Databases and database management systems

A database is a collection of related data or facts arranged in a specific structure. A database management system (DBMS) is a program, or collection of programs, that allows multiple users to store, access, and process data or facts into useful information.
Three of the most important terms to know about databases are a table, a record, a field. Data is stored in tables. A table is divided into records (unnamed rows), and each record is divided into fields (named columns). The table consists of a set number of fields and an arbitrary number of records. For a record to exist, it must have data in at least one field.

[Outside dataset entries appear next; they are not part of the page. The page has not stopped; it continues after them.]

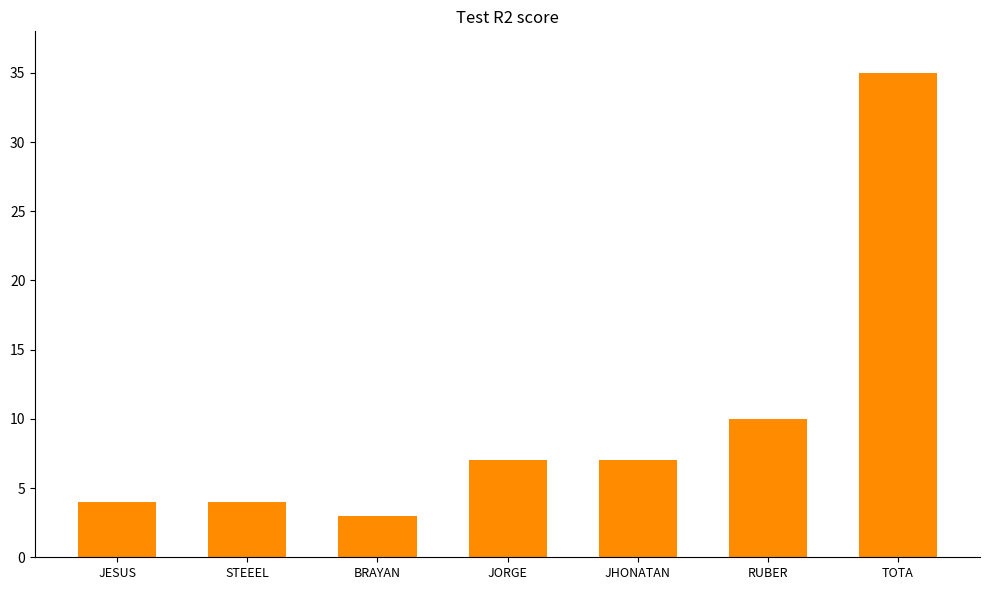

Where is the data nearest to the value 19?

RUBER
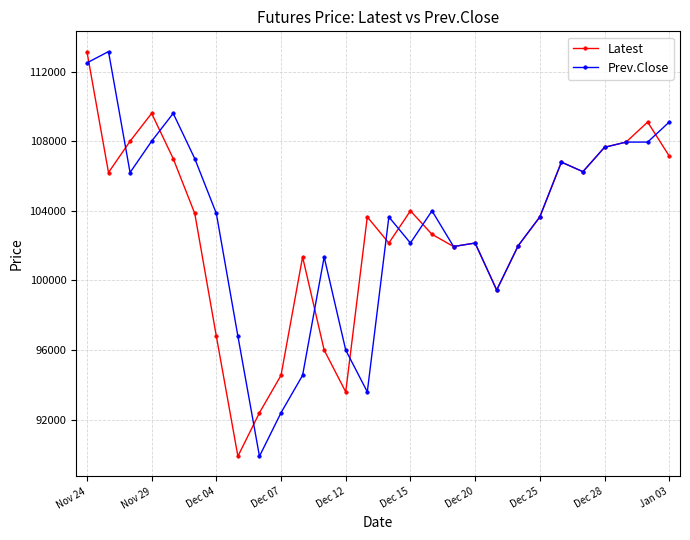

What is the sum of all Prev.Close values?

2889600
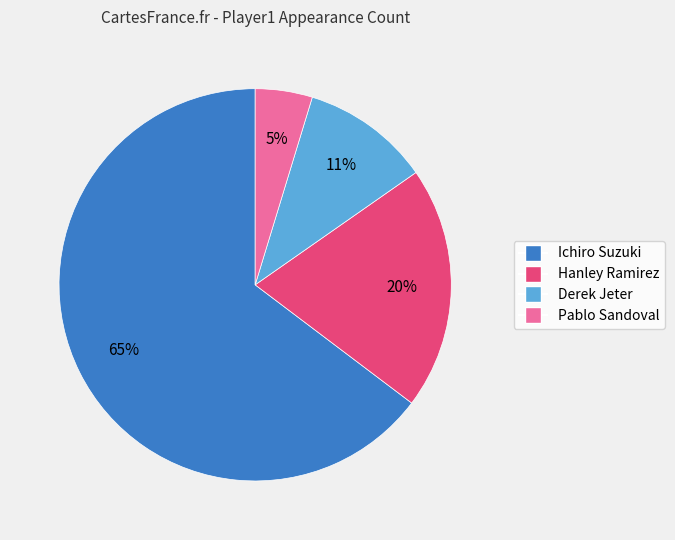

Between Hanley Ramirez and Derek Jeter, which is larger?

Hanley Ramirez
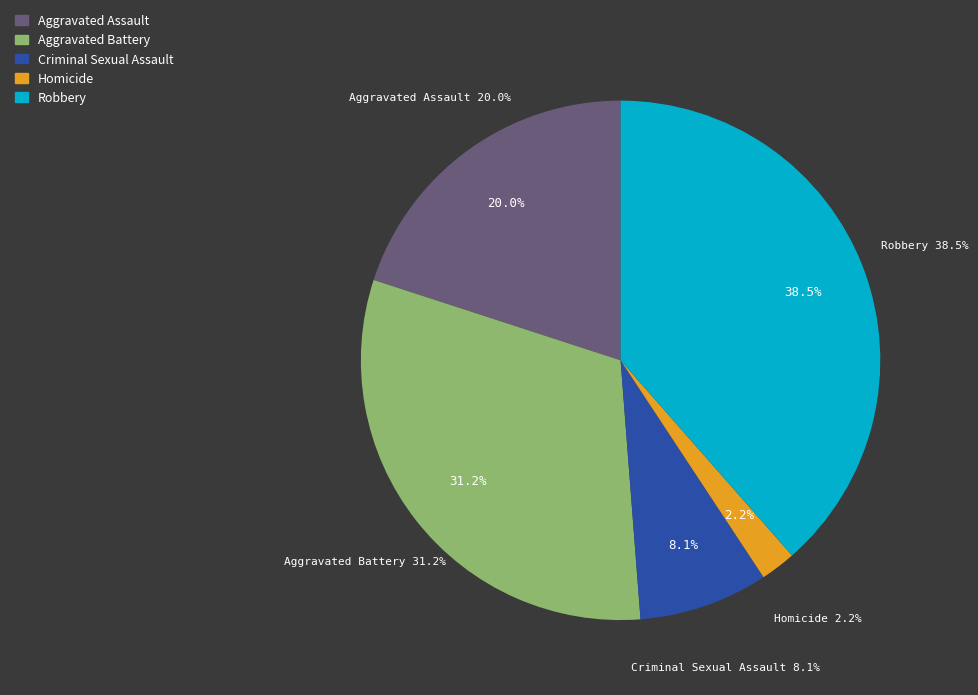

What percentage is the Aggravated Assault slice, to the nearest percent?

20%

To help you understand how a database stores data, think about a typical address book. Each piece of information in the address book is stored in its own location, called a field. For example, each entry has a field for First Name and another field for Last Name, as well as fields for Address, City, State, ZIP Code, and Phone Number. Each unique type of information is stored in its own field. One full
set of fields – that is, all the related information about one person or object – is called a record. Therefore, all the information for the first person is record 1, all the information for the second person is record 2, and so on.
A complete collection of records makes a table. Once you have a structure for storing data (whether it is a printed address book, phone book, or electronic table), you can enter and view data, create reports, and perform other tasks with the data.
For example, you may create a customer report that lists customers by ZIP Code.
A DBMS provides tools to perform data management functions: creating tables, sorting tables, entering and editing data, querying the database, viewing data, generating reports.
Many different DBMS programs are available. Enterprise-level products, such as Oracle, DB2, and Sybase, are designed to manage large special-purpose database systems. Programs such as Microsoft Access, Corel's Paradox, and Lotus Approach are popular among individual and small-business database users.